Historically, traders have looked at volatility as a fear gauge. In much the same way gold bugs look at the yellow metal as a safe haven in periods of market distress. But in this cycle, neither has reacted as one might expect given the precarious position of the financial markets.
Typically, we would expect the MVX to spike to new highs during periods of market capitulation. Because traders – presumably of the retail kind - buy puts to protect their positions, or to bet on further declines. Since retail investors are usually wrong at major turning points, Volatility indicators are seen as contrarian indicators… suggesting to option pros, that the best strategy is to write options during periods of high volatility.
Is it different this time? Possibly, if what we are seeing is a lack of interest on the part of traders to 1) pay up for downside protection (even with the MVX at 45, there is an associated high cost for that protection) or 2) are unwilling to speculate on further downside movement. The latter might normally be seen as a good sign, unless it is an indication of something more ominous… a buyers’ strike.
When you dig through the annals of history, the Great Depression of the 1930s was so bad, that it virtually eliminated a generation of market participants. Could we be witnessing a similar trend in the current environment? Could we be in the early stages of losing a new generation of market participants forever?
If that is the case, because traders have lost confidence in the system, this market may take years to recover. Just as it did after the great depression. Which would mean that the trillions of dollars sitting on the sidelines - as so many analysts have suggested – may stay there well after a recovery takes hold.
That scenario opens up yet another possibility for those who follow the volatility indicators. It is possible that we may see MVX rise during a market rally, assuming that rally lasts for a sustainable period of time… say anything over four hours. The result of professional traders – i.e. market makers or hedge fund managers – entering short positions during the rally.
Typically professional traders hedge their short positions, usually by purchasing calls to hedge their short stock, or through the purchase of puts in lieu of shorting the underlying. That buying power pushes up the cost of options, which implicitly means that the volatility implied in the contracts will rise, effectively increasing the MVX level. This would not be the typical spike in MVX one would see because of the willingness of small investors to pay any price to protect thir portfolio during a downturn.

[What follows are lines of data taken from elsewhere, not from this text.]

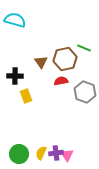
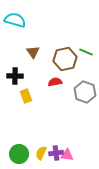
green line: moved 2 px right, 4 px down
brown triangle: moved 8 px left, 10 px up
red semicircle: moved 6 px left, 1 px down
pink triangle: rotated 48 degrees counterclockwise
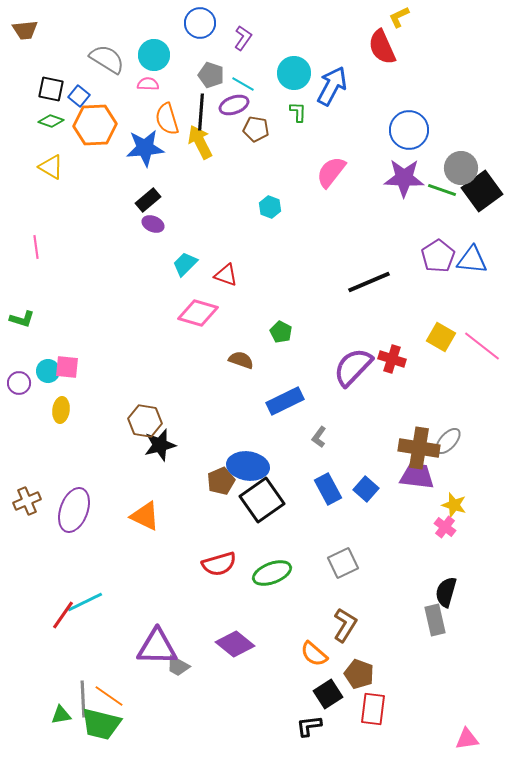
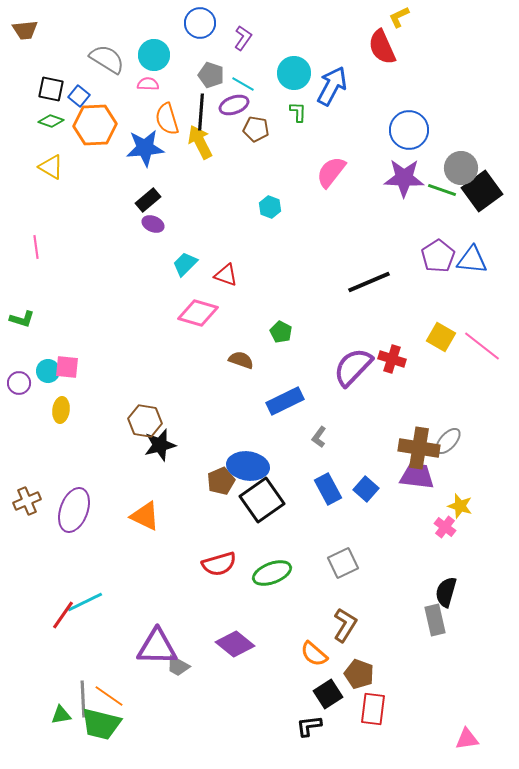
yellow star at (454, 505): moved 6 px right, 1 px down
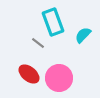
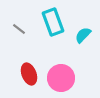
gray line: moved 19 px left, 14 px up
red ellipse: rotated 30 degrees clockwise
pink circle: moved 2 px right
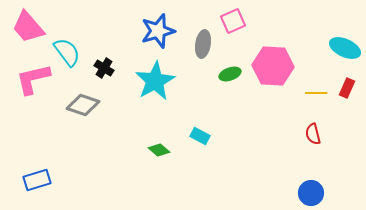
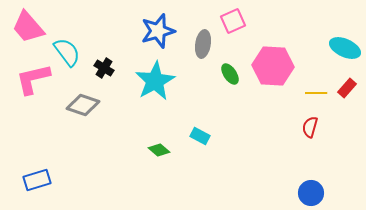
green ellipse: rotated 75 degrees clockwise
red rectangle: rotated 18 degrees clockwise
red semicircle: moved 3 px left, 7 px up; rotated 30 degrees clockwise
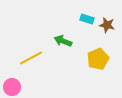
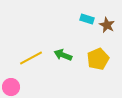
brown star: rotated 14 degrees clockwise
green arrow: moved 14 px down
pink circle: moved 1 px left
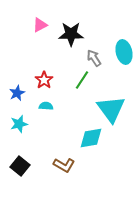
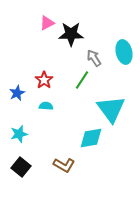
pink triangle: moved 7 px right, 2 px up
cyan star: moved 10 px down
black square: moved 1 px right, 1 px down
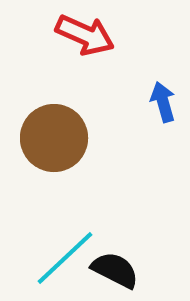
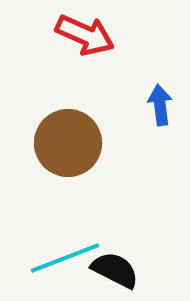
blue arrow: moved 3 px left, 3 px down; rotated 9 degrees clockwise
brown circle: moved 14 px right, 5 px down
cyan line: rotated 22 degrees clockwise
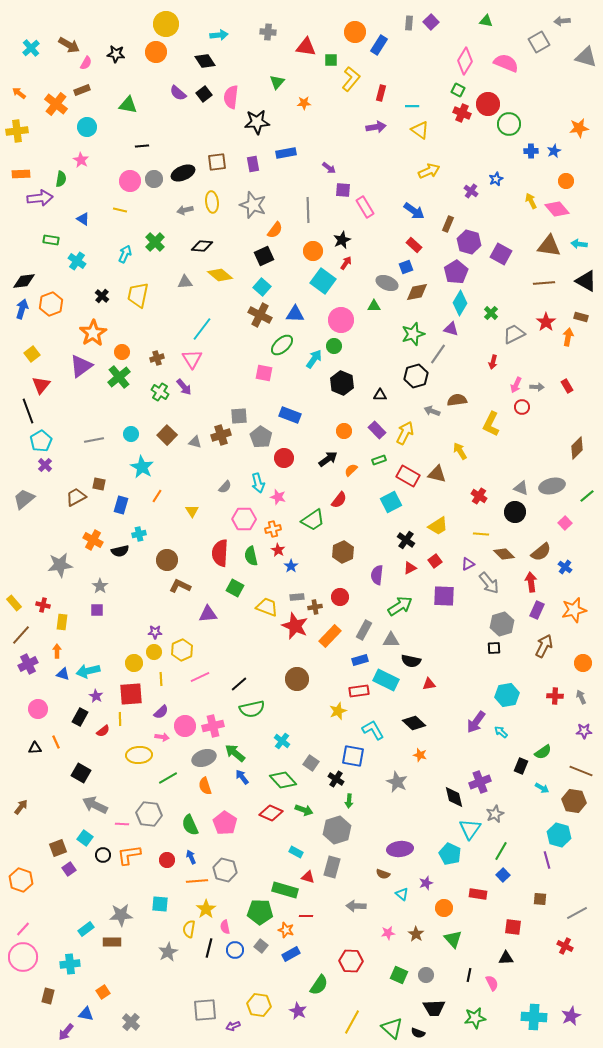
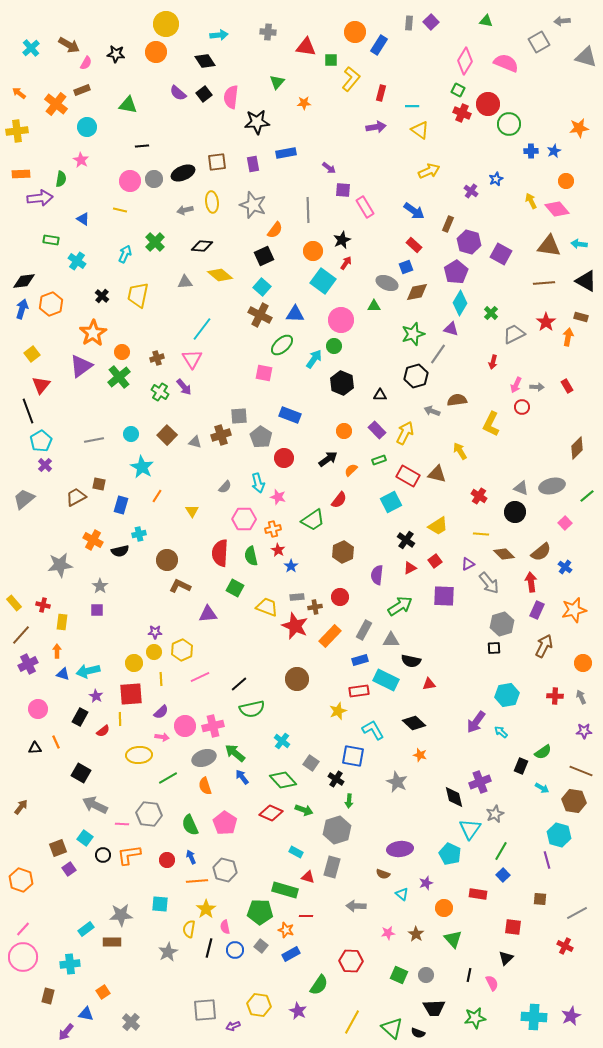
black triangle at (506, 958): rotated 42 degrees counterclockwise
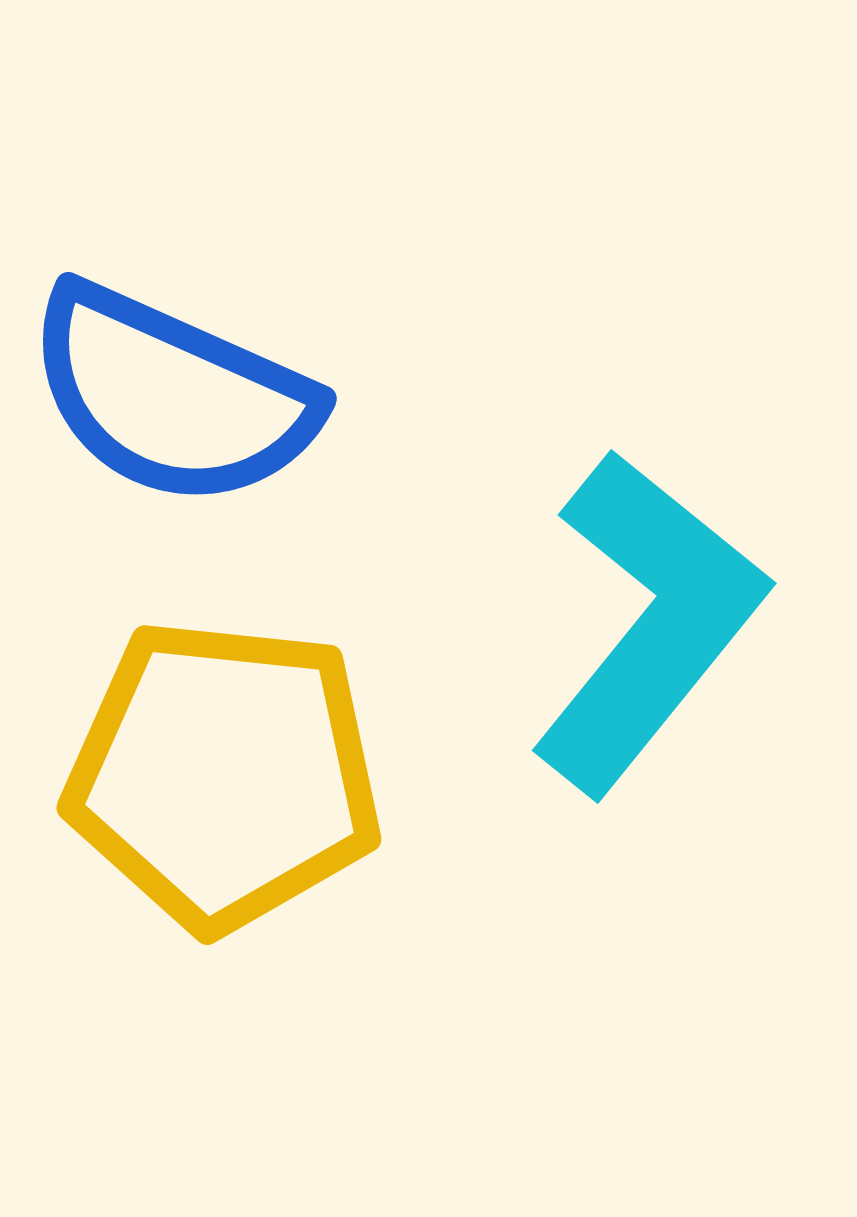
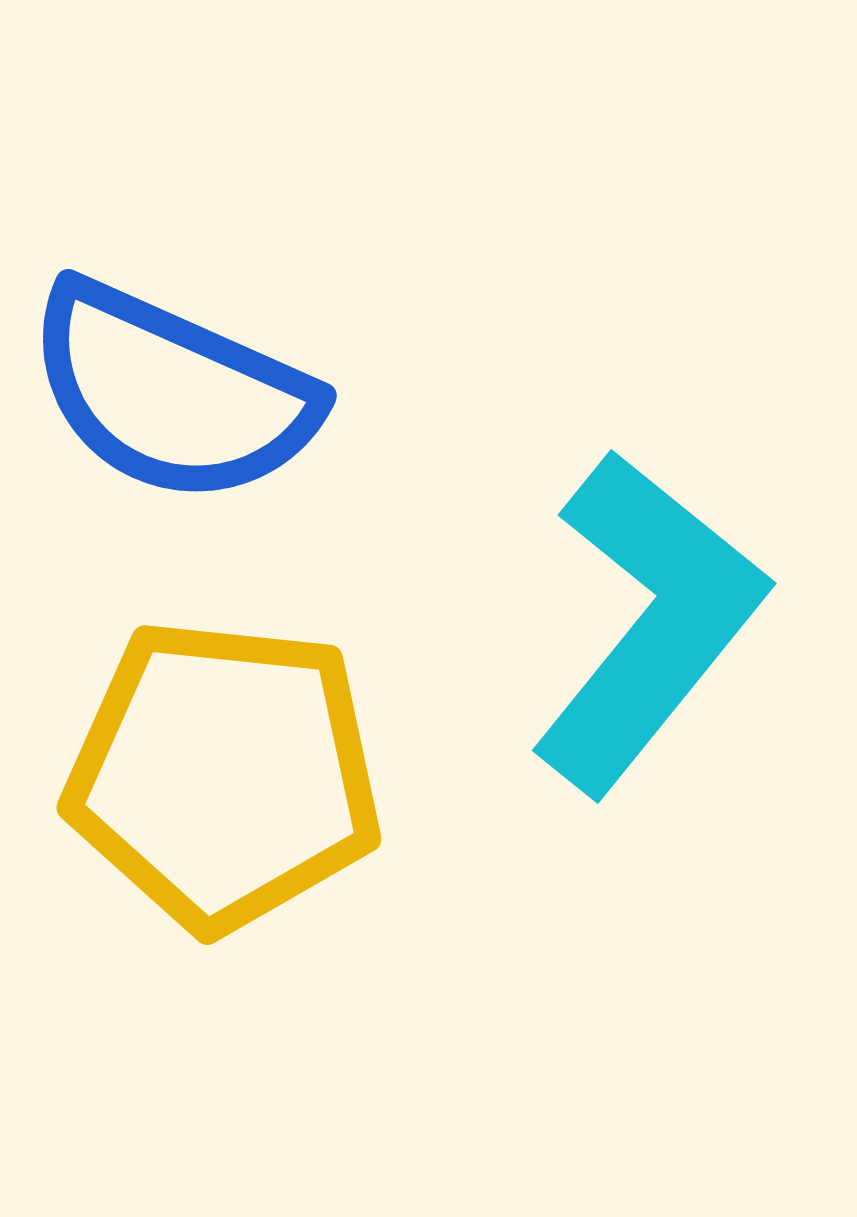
blue semicircle: moved 3 px up
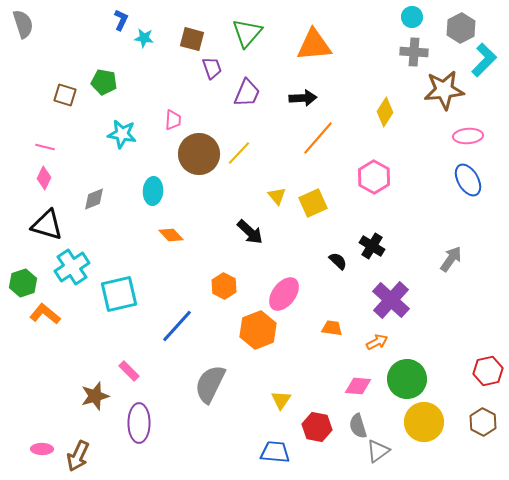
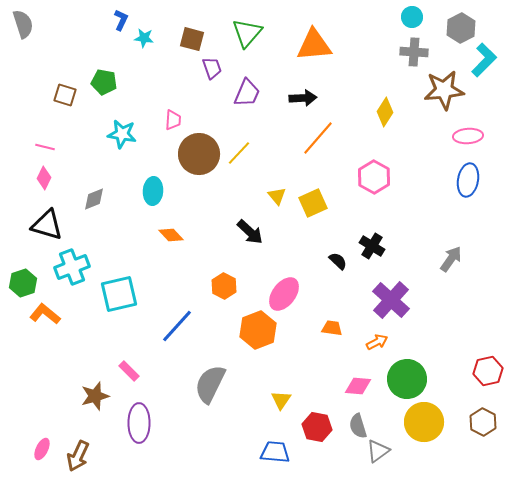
blue ellipse at (468, 180): rotated 40 degrees clockwise
cyan cross at (72, 267): rotated 12 degrees clockwise
pink ellipse at (42, 449): rotated 65 degrees counterclockwise
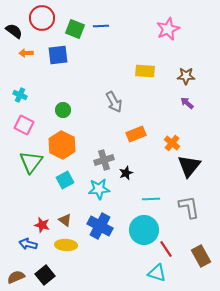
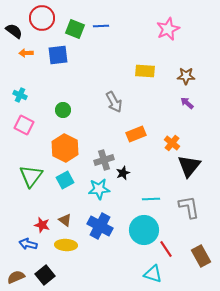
orange hexagon: moved 3 px right, 3 px down
green triangle: moved 14 px down
black star: moved 3 px left
cyan triangle: moved 4 px left, 1 px down
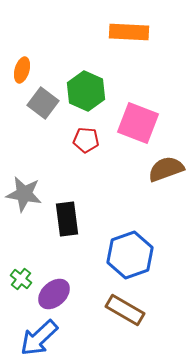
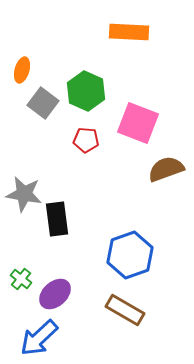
black rectangle: moved 10 px left
purple ellipse: moved 1 px right
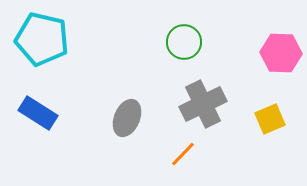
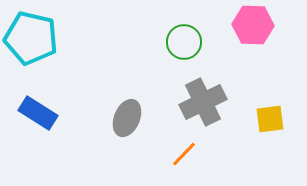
cyan pentagon: moved 11 px left, 1 px up
pink hexagon: moved 28 px left, 28 px up
gray cross: moved 2 px up
yellow square: rotated 16 degrees clockwise
orange line: moved 1 px right
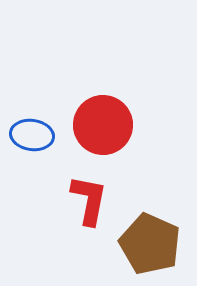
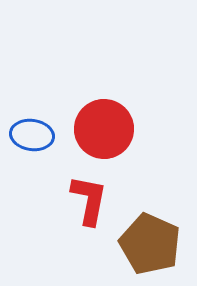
red circle: moved 1 px right, 4 px down
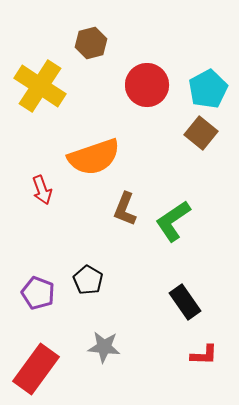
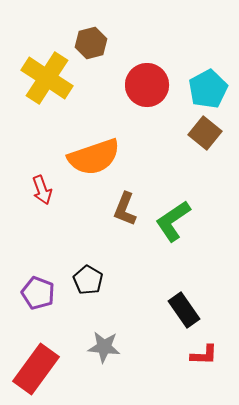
yellow cross: moved 7 px right, 8 px up
brown square: moved 4 px right
black rectangle: moved 1 px left, 8 px down
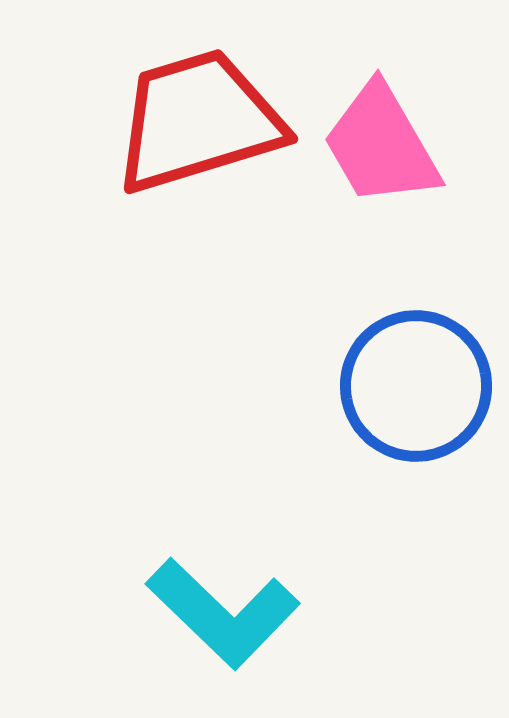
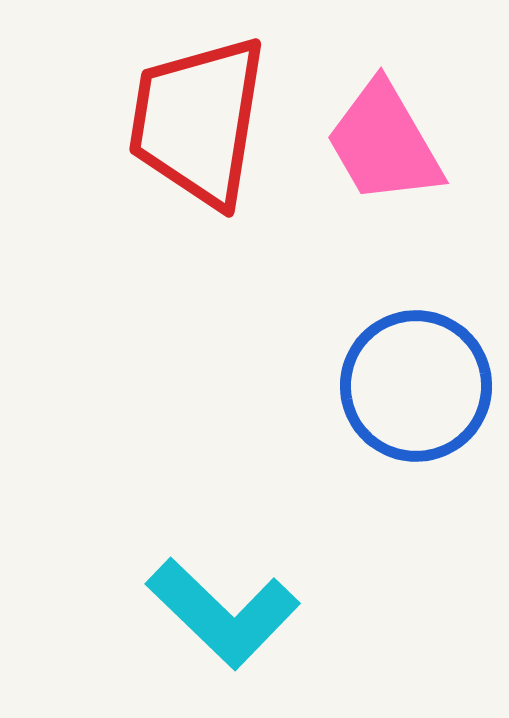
red trapezoid: rotated 64 degrees counterclockwise
pink trapezoid: moved 3 px right, 2 px up
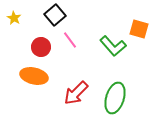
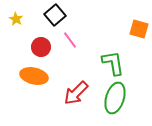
yellow star: moved 2 px right, 1 px down
green L-shape: moved 17 px down; rotated 148 degrees counterclockwise
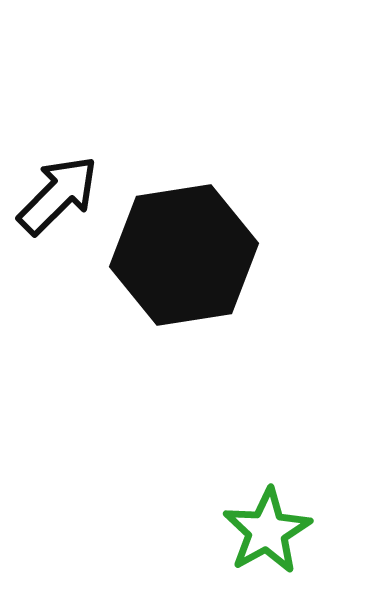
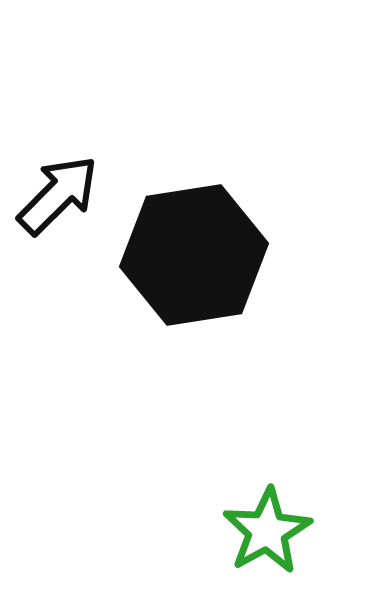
black hexagon: moved 10 px right
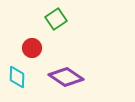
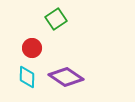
cyan diamond: moved 10 px right
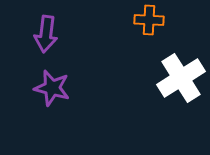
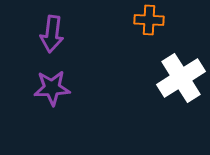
purple arrow: moved 6 px right
purple star: rotated 18 degrees counterclockwise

If that scenario is the new norm, then volatility would no longer be a contrarian indicator - i.e. an indicator that by its action defines a market bottom - but rather, would become a coincident indicator. Which is to say an indicator that moves in tandem with the market. Rising when stocks are rising and falling when stocks decline.
What seems clear in all of this is that the universe “past” and universe “current” have very different characteristics. As Warren Buffet commented in his most recent letter to shareholders “Investors should be skeptical of history-based models. Constructed by a nerdy-sounding priesthood using esoteric terms such as beta, gamma, sigma and the like, these models tend to look impressive. Too often, though, investors forget to examine the assumptions behind the symbols. Our advice: Beware of geeks bearing formulas.”
If nothing else, assuming Volatility has lost some of its predictive value, it confirms yet again, that the financial markets are operating under a set of circumstances without precedence.